Arrange the items below as a Markdown table with the columns Row and Entry, putting one numbered item per row and skipping any blank lines. Leave the pictures out of the table.

____ ENTRIES SUPPLIED

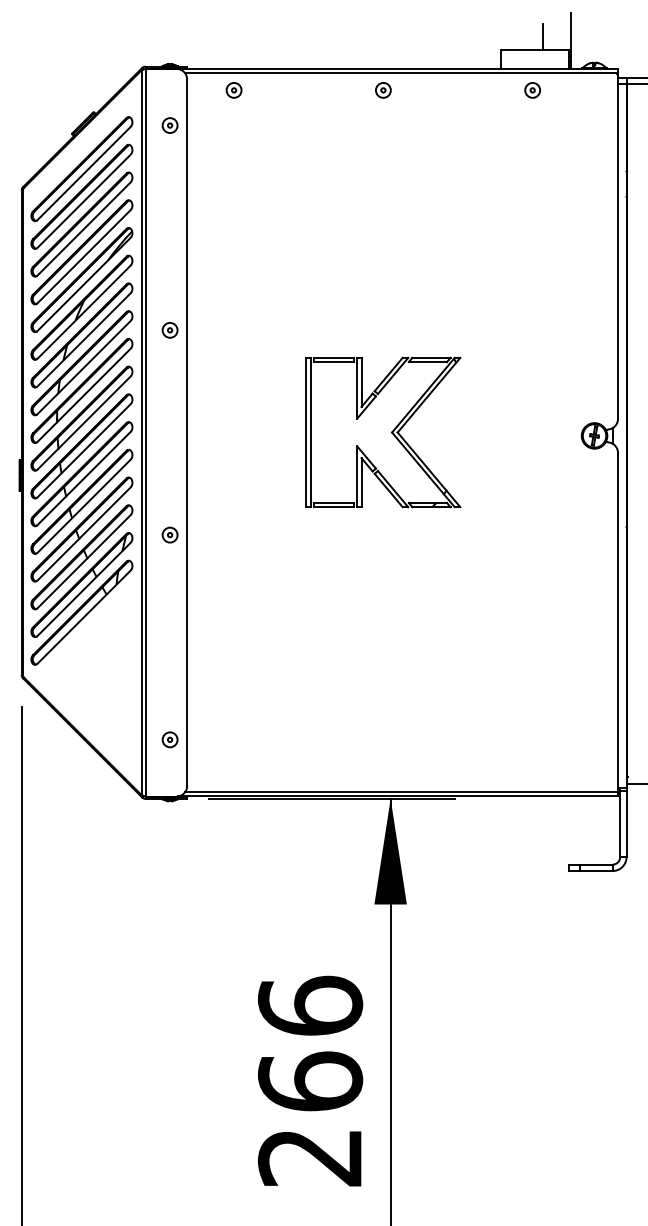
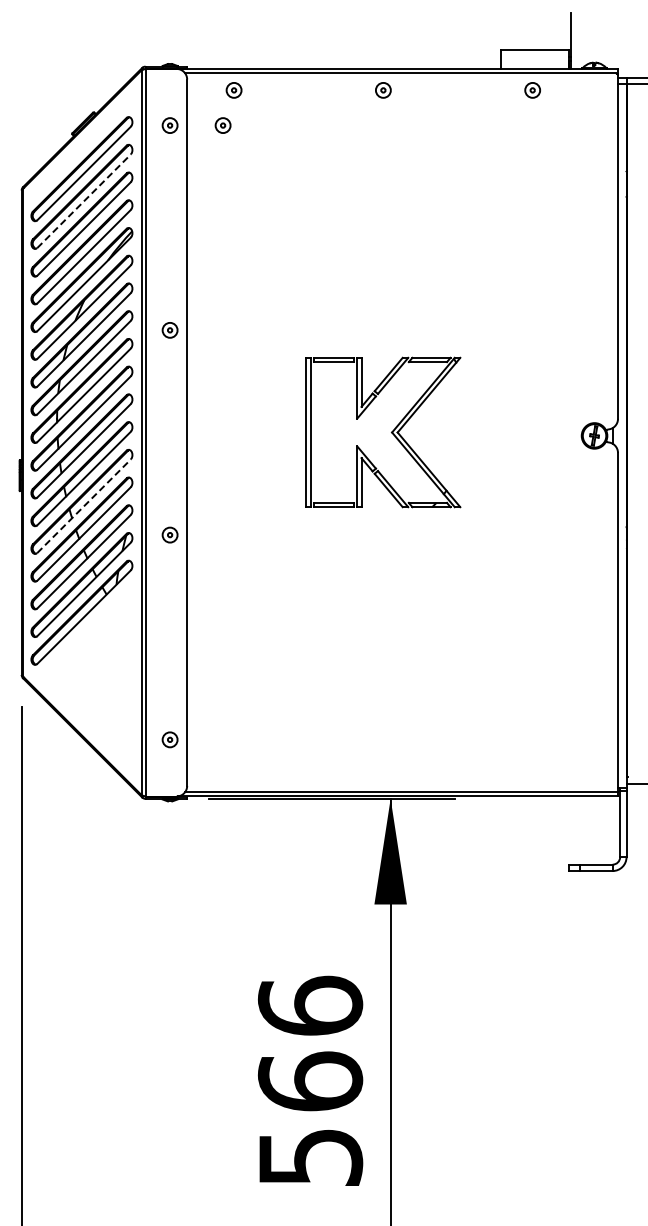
line at (543, 36): present -> none
part at (222, 125): none -> present
line at (84, 200): solid -> dashed
line at (84, 505): solid -> dashed
text at (310, 1157): 266 -> 566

________

* EXERCISE SOLUTION
| Row | Entry |
|---|---|
| 1 | line at (543, 36): present -> none |
| 2 | part at (222, 125): none -> present |
| 3 | line at (84, 200): solid -> dashed |
| 4 | line at (84, 505): solid -> dashed |
| 5 | text at (310, 1157): 266 -> 566 |